Working data:

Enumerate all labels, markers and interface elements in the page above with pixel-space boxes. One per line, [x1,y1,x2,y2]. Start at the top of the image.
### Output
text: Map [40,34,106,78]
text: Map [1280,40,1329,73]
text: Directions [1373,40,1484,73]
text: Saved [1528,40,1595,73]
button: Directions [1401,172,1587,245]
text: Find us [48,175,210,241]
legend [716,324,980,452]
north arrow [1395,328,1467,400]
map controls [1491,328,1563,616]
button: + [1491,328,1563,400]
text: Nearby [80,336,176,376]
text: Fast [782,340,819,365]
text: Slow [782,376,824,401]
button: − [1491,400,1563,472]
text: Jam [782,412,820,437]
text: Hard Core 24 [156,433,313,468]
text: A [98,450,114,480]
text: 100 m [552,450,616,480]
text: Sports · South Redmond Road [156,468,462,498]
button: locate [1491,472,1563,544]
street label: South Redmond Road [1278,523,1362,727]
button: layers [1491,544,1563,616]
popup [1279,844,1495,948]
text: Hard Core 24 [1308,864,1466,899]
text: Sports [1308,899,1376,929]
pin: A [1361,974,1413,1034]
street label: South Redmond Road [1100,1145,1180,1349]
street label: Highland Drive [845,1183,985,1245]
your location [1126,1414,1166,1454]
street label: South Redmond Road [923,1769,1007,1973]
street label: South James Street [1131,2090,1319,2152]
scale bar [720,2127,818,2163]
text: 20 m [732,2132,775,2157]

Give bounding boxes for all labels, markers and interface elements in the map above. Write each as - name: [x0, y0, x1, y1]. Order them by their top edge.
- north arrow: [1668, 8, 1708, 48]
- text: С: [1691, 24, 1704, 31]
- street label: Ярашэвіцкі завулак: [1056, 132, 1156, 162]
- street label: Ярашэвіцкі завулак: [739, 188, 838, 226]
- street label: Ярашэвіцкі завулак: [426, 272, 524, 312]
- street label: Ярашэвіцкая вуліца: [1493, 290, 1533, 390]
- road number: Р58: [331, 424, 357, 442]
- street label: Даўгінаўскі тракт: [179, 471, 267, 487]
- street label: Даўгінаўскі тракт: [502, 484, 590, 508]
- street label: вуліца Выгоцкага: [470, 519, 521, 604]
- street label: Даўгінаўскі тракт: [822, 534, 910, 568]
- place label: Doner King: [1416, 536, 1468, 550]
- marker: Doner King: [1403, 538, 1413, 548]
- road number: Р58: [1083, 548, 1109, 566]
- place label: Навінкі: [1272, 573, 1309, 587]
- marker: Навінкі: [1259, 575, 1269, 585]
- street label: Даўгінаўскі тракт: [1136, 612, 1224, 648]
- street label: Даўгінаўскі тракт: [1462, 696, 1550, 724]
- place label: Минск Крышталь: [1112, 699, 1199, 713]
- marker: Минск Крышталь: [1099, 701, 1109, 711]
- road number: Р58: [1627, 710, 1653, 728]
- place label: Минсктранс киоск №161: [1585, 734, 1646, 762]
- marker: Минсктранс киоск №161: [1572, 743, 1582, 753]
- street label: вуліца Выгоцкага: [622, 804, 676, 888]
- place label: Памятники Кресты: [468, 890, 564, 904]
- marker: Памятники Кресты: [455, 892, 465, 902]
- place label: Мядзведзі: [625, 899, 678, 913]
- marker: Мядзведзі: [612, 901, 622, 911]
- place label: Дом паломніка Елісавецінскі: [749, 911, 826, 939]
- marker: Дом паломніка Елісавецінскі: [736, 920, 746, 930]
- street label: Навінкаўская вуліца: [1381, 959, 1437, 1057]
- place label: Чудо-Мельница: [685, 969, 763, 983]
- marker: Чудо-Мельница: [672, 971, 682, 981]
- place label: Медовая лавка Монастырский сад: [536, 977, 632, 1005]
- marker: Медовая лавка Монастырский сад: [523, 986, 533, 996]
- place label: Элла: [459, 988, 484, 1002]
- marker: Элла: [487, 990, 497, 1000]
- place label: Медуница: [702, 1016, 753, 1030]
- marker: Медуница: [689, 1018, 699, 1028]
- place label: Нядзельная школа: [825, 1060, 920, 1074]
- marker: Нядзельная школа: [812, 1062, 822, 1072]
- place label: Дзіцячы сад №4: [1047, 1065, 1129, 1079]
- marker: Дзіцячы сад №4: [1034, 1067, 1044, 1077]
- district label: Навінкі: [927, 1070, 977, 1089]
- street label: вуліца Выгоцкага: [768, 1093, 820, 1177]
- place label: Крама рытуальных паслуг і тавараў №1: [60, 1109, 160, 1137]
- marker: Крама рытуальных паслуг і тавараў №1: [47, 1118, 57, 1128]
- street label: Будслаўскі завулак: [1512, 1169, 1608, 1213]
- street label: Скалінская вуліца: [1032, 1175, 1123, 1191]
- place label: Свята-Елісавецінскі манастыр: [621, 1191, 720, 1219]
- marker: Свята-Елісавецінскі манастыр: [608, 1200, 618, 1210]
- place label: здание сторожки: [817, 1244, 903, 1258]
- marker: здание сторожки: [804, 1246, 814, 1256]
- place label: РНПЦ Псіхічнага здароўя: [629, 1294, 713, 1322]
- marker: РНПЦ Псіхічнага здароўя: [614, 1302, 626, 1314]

Task statement:
Once more, write out the records exactly as they are.

Answer area:
Enumerate all labels, markers and interface elements in the page above with pixel-space boxes. One per line, [x1,y1,x2,y2]. Start at the top of the image.
### Output
text: Map [40,34,106,78]
text: Map [1280,40,1329,73]
text: Directions [1373,40,1484,73]
text: Saved [1528,40,1595,73]
button: Directions [1401,172,1587,245]
text: Find us [48,175,210,241]
legend [716,324,980,452]
north arrow [1395,328,1467,400]
map controls [1491,328,1563,616]
button: + [1491,328,1563,400]
text: Nearby [80,336,176,376]
text: Fast [782,340,819,365]
text: Slow [782,376,824,401]
button: − [1491,400,1563,472]
text: Jam [782,412,820,437]
text: Hard Core 24 [156,433,313,468]
text: A [98,450,114,480]
text: 100 m [552,450,616,480]
text: Sports · South Redmond Road [156,468,462,498]
button: locate [1491,472,1563,544]
street label: South Redmond Road [1278,523,1362,727]
button: layers [1491,544,1563,616]
popup [1279,844,1495,948]
text: Hard Core 24 [1308,864,1466,899]
text: Sports [1308,899,1376,929]
pin: A [1361,974,1413,1034]
street label: South Redmond Road [1100,1145,1180,1349]
street label: Highland Drive [845,1183,985,1245]
your location [1126,1414,1166,1454]
street label: South Redmond Road [923,1769,1007,1973]
street label: South James Street [1131,2090,1319,2152]
scale bar [720,2127,818,2163]
text: 20 m [732,2132,775,2157]

Give bounding boxes for all labels, markers and interface elements in the map above. Write each as - name: [x0, y0, x1, y1]. Order them by their top edge.
- north arrow: [1668, 8, 1708, 48]
- text: С: [1691, 24, 1704, 31]
- street label: Ярашэвіцкі завулак: [1056, 132, 1156, 162]
- street label: Ярашэвіцкі завулак: [739, 188, 838, 226]
- street label: Ярашэвіцкі завулак: [426, 272, 524, 312]
- street label: Ярашэвіцкая вуліца: [1493, 290, 1533, 390]
- road number: Р58: [331, 424, 357, 442]
- street label: Даўгінаўскі тракт: [179, 471, 267, 487]
- street label: Даўгінаўскі тракт: [502, 484, 590, 508]
- street label: вуліца Выгоцкага: [470, 519, 521, 604]
- street label: Даўгінаўскі тракт: [822, 534, 910, 568]
- place label: Doner King: [1416, 536, 1468, 550]
- marker: Doner King: [1403, 538, 1413, 548]
- road number: Р58: [1083, 548, 1109, 566]
- place label: Навінкі: [1272, 573, 1309, 587]
- marker: Навінкі: [1259, 575, 1269, 585]
- street label: Даўгінаўскі тракт: [1136, 612, 1224, 648]
- street label: Даўгінаўскі тракт: [1462, 696, 1550, 724]
- place label: Минск Крышталь: [1112, 699, 1199, 713]
- marker: Минск Крышталь: [1099, 701, 1109, 711]
- road number: Р58: [1627, 710, 1653, 728]
- place label: Минсктранс киоск №161: [1585, 734, 1646, 762]
- marker: Минсктранс киоск №161: [1572, 743, 1582, 753]
- street label: вуліца Выгоцкага: [622, 804, 676, 888]
- place label: Памятники Кресты: [468, 890, 564, 904]
- marker: Памятники Кресты: [455, 892, 465, 902]
- place label: Мядзведзі: [625, 899, 678, 913]
- marker: Мядзведзі: [612, 901, 622, 911]
- place label: Дом паломніка Елісавецінскі: [749, 911, 826, 939]
- marker: Дом паломніка Елісавецінскі: [736, 920, 746, 930]
- street label: Навінкаўская вуліца: [1381, 959, 1437, 1057]
- place label: Чудо-Мельница: [685, 969, 763, 983]
- marker: Чудо-Мельница: [672, 971, 682, 981]
- place label: Медовая лавка Монастырский сад: [536, 977, 632, 1005]
- marker: Медовая лавка Монастырский сад: [523, 986, 533, 996]
- place label: Элла: [459, 988, 484, 1002]
- marker: Элла: [487, 990, 497, 1000]
- place label: Медуница: [702, 1016, 753, 1030]
- marker: Медуница: [689, 1018, 699, 1028]
- place label: Нядзельная школа: [825, 1060, 920, 1074]
- marker: Нядзельная школа: [812, 1062, 822, 1072]
- place label: Дзіцячы сад №4: [1047, 1065, 1129, 1079]
- marker: Дзіцячы сад №4: [1034, 1067, 1044, 1077]
- district label: Навінкі: [927, 1070, 977, 1089]
- street label: вуліца Выгоцкага: [768, 1093, 820, 1177]
- place label: Крама рытуальных паслуг і тавараў №1: [60, 1109, 160, 1137]
- marker: Крама рытуальных паслуг і тавараў №1: [47, 1118, 57, 1128]
- street label: Будслаўскі завулак: [1512, 1169, 1608, 1213]
- street label: Скалінская вуліца: [1032, 1175, 1123, 1191]
- place label: Свята-Елісавецінскі манастыр: [621, 1191, 720, 1219]
- marker: Свята-Елісавецінскі манастыр: [608, 1200, 618, 1210]
- place label: здание сторожки: [817, 1244, 903, 1258]
- marker: здание сторожки: [804, 1246, 814, 1256]
- place label: РНПЦ Псіхічнага здароўя: [629, 1294, 713, 1322]
- marker: РНПЦ Псіхічнага здароўя: [614, 1302, 626, 1314]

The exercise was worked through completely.